Review by Jordan
This is the episode where the Hannibal universe finally expands. Bryan Fuller has been very careful in his portrayal of Hannibal thus far, and it all changes in this episode.
This is the perfect title for this episode, as an entrée is usually an introduction to a meal. We are finally introduced to the real Hannibal and it comes at a perfect time. Those familiar with the Hannibal canon and Harris’s work aren’t surprised that Hannibal is the Chesapeake Ripper, and those who aren’t finally get a sense of who Hannibal Lector really is. There’s no more ambiguity or subtle hints that he’s a bad guy – he’s the ultimate bad guy and we’ve been finally introduced to him.
This episode is also a wonderful homage to Silence of the Lambs where Will and Alana interrogate Gideon in front of his glass cell. Izzard’s Gideon simply has a very Anthony Hopkins/Hannibal Lecter vibe to the whole thing, being methodical and smart, while one-upping the interrogators at every turn. Sure, he’s smart and violet, but he’s not that exciting and he’s not the story we’re interested in. We assume early on he’s not the Chesapeake Ripper, so his time onscreen is mostly just exposition (which doesn’t hinder the episode).
While this episode was all about Hannibal, it was surprisingly Hannibal light. Nevertheless, the character did have a great scene at the dinner party in addition to his final scene with Jack regarding Miriam. Gideon is all showy and brazen, while still retaining a bit of ego and showmanship in his brutality. Hannibal on the other hand, remains quiet and manipulative in order to get what he wants. Mads Mikkelsen is so good as Hannibal; he manages to coerce Dr. Chilton by immediately sensing that he’s weak and getting into his head. He’s also slowly getting into Will, Jack, and Alana’s psyche as well, but they’re stronger so it’s a much slower process. It’s fascinating the way Fuller and company have portrayed Hannibal thus far, and I really love the direction this episode takes his character.
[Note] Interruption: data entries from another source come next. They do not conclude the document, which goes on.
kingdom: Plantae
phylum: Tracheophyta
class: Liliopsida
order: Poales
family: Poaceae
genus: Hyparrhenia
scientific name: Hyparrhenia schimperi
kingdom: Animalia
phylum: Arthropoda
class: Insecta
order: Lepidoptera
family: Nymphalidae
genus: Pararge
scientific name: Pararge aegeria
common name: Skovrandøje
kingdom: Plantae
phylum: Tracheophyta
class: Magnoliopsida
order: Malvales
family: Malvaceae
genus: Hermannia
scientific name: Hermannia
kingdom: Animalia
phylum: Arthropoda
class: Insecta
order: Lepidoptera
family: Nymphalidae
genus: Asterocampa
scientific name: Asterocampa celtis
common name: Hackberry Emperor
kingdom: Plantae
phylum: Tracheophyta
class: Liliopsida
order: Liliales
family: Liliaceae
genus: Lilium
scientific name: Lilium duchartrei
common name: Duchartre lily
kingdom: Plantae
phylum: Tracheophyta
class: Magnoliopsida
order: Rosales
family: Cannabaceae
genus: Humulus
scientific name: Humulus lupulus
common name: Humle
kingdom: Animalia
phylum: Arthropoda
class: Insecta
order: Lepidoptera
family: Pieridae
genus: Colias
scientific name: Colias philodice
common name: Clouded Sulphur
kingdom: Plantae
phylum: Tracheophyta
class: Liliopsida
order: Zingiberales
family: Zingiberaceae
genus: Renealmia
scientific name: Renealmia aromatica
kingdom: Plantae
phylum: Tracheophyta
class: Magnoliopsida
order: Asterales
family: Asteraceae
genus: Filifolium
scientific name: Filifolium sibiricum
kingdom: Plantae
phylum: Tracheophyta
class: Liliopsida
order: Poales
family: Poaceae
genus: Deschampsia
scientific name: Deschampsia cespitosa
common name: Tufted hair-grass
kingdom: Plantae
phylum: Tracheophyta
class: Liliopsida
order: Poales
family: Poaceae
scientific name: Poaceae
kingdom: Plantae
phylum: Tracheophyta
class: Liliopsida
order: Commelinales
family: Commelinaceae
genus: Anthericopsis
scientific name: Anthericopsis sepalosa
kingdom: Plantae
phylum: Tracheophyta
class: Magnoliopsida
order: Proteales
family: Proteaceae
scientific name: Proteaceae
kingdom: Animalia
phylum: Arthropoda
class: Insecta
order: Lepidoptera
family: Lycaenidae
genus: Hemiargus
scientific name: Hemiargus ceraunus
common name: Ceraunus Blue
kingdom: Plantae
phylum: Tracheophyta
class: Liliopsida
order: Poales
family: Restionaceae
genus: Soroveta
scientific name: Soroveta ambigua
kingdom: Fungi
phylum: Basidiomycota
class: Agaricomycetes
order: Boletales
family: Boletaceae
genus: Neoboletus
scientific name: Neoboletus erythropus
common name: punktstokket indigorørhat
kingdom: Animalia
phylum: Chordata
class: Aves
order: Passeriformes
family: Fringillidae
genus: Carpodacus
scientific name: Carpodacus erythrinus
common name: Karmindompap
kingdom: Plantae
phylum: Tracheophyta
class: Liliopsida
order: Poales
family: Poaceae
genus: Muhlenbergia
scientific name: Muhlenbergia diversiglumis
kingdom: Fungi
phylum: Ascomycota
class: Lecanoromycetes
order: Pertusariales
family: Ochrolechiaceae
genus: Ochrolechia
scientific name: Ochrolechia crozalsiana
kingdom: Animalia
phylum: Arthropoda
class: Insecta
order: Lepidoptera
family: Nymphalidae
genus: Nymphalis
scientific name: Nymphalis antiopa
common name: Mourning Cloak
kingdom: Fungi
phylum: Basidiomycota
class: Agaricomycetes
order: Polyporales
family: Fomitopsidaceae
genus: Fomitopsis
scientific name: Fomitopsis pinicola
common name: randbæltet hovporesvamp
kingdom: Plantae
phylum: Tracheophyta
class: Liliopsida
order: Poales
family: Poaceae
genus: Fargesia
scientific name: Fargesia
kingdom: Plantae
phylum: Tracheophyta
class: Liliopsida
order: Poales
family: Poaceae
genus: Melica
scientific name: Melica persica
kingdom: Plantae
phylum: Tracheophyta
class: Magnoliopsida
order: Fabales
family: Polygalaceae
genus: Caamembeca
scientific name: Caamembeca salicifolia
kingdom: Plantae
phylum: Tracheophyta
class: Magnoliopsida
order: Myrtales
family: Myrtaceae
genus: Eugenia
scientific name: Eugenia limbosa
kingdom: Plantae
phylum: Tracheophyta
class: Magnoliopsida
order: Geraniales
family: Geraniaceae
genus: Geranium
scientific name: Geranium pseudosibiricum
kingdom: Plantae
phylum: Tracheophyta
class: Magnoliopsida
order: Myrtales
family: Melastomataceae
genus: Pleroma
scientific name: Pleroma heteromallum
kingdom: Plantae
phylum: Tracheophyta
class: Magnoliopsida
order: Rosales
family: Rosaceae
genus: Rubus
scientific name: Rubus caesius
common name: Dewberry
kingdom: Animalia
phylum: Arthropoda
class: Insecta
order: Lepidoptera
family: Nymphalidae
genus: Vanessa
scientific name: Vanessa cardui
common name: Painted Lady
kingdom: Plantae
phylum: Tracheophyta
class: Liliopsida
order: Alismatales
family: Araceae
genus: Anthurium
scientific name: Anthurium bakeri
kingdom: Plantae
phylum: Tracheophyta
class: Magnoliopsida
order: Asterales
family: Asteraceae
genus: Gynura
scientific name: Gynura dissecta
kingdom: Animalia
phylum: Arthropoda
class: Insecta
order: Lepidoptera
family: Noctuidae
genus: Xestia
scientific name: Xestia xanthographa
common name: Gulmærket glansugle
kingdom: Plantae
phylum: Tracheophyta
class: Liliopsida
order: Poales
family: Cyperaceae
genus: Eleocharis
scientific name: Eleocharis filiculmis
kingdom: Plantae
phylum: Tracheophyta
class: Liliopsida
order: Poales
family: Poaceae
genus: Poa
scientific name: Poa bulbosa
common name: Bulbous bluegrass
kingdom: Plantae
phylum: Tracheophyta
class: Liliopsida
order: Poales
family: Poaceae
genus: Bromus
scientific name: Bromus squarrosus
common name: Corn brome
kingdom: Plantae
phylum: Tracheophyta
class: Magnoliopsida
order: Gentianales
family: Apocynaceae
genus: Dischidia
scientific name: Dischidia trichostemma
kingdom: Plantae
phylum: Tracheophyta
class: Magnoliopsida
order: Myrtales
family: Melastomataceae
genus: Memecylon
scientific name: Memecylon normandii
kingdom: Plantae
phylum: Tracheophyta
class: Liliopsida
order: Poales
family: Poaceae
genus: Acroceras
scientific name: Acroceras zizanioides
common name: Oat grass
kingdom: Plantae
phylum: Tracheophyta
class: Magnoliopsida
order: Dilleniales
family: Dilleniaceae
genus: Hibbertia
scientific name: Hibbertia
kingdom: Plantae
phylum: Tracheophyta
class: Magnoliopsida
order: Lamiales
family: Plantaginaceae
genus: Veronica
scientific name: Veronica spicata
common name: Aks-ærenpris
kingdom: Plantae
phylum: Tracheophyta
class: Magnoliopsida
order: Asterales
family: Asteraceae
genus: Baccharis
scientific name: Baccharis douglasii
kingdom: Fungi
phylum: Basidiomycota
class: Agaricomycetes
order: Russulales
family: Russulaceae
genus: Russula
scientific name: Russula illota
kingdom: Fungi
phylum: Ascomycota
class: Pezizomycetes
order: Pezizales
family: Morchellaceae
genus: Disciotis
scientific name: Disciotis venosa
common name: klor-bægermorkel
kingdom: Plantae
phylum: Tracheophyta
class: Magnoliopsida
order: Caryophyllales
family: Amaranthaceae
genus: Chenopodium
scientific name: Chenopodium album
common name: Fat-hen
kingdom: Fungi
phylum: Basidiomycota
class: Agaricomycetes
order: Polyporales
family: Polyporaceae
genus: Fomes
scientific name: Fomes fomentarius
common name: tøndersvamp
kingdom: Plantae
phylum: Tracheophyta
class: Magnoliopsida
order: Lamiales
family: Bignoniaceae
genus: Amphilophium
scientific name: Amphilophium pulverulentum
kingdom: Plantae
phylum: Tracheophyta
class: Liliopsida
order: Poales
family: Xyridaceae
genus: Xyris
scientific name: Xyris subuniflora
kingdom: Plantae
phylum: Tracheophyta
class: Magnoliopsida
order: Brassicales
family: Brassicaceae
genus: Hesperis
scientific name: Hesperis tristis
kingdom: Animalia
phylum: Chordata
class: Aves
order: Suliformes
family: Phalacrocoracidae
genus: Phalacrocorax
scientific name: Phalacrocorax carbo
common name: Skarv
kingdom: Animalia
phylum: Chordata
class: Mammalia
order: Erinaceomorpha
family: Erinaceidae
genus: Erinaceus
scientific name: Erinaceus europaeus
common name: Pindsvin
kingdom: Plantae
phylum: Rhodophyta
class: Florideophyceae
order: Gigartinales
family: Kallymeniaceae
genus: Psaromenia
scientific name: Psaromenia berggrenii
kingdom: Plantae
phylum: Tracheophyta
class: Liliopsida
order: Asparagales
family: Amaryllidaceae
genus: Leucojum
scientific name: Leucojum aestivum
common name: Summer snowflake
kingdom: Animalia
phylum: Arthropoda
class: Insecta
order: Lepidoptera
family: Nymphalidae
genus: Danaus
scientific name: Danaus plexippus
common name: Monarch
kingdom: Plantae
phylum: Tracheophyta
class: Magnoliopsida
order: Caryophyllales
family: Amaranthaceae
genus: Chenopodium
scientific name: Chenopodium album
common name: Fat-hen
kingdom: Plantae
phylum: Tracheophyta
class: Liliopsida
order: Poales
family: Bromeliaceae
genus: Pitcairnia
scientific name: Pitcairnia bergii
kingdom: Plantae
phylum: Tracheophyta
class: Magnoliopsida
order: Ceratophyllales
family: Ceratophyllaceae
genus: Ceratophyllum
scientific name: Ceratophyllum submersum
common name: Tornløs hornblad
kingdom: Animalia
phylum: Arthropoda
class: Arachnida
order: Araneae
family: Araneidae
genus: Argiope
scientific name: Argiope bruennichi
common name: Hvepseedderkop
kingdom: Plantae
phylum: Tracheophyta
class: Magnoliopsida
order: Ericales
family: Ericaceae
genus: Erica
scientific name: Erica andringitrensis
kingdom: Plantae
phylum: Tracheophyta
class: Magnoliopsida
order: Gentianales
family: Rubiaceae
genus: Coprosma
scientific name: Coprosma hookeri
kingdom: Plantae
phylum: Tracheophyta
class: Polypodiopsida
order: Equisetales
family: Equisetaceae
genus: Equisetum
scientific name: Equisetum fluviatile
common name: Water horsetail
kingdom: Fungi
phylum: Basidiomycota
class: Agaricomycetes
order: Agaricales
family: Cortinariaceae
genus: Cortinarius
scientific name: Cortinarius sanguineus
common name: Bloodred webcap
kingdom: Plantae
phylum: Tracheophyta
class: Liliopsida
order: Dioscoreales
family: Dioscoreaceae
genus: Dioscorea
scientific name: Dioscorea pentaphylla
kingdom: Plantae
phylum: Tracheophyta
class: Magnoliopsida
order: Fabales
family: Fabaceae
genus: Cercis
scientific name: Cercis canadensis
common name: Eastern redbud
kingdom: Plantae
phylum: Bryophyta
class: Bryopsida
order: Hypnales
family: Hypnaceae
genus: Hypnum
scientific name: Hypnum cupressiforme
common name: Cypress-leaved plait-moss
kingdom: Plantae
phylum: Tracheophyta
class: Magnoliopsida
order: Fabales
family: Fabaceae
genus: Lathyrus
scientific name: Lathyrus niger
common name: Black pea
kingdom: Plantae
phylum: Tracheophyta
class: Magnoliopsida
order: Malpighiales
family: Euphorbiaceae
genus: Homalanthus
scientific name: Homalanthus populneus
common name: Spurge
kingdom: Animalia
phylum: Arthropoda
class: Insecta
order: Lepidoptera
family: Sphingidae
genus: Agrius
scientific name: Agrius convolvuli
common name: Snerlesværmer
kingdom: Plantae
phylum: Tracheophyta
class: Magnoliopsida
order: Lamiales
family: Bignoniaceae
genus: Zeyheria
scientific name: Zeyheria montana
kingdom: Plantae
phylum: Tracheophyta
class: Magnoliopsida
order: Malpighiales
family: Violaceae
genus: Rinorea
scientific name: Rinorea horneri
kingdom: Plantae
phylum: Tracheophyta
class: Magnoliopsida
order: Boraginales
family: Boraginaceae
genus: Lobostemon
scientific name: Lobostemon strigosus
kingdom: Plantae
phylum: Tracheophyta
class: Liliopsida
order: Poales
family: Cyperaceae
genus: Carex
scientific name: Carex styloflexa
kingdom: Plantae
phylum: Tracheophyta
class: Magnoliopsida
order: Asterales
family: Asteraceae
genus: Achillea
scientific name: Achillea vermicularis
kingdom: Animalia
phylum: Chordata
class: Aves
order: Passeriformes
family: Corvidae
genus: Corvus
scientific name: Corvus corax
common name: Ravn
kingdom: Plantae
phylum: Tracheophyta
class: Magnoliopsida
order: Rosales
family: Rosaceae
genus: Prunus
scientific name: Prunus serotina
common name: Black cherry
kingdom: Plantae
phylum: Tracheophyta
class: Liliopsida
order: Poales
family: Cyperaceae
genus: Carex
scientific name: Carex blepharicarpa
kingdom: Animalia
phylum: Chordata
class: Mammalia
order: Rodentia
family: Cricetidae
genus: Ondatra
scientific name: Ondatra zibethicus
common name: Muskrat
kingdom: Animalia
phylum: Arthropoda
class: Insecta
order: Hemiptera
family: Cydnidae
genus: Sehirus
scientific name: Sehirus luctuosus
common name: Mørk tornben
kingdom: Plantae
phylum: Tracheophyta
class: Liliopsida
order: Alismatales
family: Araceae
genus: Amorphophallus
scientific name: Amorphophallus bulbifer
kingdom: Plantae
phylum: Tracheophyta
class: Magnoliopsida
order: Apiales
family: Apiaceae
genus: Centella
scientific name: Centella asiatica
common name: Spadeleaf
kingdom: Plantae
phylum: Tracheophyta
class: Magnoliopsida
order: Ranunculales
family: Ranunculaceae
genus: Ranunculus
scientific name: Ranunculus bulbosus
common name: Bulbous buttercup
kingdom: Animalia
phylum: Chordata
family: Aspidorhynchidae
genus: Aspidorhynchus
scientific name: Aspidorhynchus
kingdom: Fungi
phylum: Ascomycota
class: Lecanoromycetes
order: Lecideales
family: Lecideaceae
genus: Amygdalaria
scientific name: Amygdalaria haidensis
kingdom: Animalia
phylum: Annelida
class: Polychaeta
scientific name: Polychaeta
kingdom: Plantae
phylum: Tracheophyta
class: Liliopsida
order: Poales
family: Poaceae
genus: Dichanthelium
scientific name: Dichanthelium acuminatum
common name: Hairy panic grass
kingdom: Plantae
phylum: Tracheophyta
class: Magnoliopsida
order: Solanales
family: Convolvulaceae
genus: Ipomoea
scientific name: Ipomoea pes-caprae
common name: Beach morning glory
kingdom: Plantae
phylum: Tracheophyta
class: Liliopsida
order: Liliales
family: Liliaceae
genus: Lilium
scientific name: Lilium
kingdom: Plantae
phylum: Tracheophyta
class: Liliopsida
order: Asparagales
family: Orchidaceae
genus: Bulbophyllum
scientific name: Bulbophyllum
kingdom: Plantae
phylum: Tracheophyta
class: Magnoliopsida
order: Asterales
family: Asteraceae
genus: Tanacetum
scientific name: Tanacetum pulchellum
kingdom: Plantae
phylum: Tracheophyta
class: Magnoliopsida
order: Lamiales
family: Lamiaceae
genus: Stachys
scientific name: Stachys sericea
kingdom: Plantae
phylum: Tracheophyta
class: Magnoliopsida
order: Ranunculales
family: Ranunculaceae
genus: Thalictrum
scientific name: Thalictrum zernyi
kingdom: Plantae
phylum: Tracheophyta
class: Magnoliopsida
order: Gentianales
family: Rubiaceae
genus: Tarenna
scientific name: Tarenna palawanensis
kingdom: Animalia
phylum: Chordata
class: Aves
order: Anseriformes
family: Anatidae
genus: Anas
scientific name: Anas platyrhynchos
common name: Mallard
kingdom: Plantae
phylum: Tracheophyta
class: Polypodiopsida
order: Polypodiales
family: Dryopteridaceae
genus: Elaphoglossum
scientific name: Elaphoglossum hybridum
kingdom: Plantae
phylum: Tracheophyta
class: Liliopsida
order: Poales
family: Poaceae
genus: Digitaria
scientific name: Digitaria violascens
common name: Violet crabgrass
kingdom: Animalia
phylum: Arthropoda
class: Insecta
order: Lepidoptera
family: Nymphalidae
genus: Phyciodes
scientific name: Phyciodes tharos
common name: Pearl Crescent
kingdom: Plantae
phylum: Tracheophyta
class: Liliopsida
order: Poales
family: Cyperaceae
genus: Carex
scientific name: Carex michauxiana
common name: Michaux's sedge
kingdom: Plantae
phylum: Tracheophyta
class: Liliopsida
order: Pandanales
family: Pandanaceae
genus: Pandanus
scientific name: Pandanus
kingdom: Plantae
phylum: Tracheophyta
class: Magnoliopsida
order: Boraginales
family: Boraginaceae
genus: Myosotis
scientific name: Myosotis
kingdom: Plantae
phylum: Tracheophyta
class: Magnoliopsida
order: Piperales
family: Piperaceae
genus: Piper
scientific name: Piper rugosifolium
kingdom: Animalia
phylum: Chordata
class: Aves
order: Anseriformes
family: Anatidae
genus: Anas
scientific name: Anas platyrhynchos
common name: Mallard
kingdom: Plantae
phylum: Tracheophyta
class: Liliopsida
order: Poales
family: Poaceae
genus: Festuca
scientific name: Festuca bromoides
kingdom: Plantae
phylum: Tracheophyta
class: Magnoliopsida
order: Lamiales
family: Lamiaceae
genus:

However, this episode really belonged to Laurence Fishburne who was firing on all cylinders. Jack’s remorse and guilt for sending Miriam alone all those years ago has slowly been eating away at him as the truth finally comes out. When he gets the phone calls from Miriam, he falls under the Ripper’s spell, beginning to hope she’s still alive. At the end of the episode Jack goes to visit Hannibal and tells him: “Whatever the Ripper was doing, it worked. I thought she was alive. For a moment, I let myself believe what I knew was impossible.” We don’t know if Hannibal has killed her or if he has just cut off her arm, but I can’t wait until we see what Hannibal’s plans with her are. Have we seen the last of Miriam Lass? The ambiguity is back as we realize our question will never be answered.
Overall, another stunning, gorgeous episode. Fuller is really spoiling me for other shows, that’s for sure. It’s dark and spooky, but still not completely hopeless, surprisingly. This was a nice showcase for Fishburne and Mikkelsen, even if the latter didn’t have a whole lot to do. We still see Will slowly struggling to grasp reality as he is continues to hallucinate the stag that has plagued his dreams since killing Hobbs.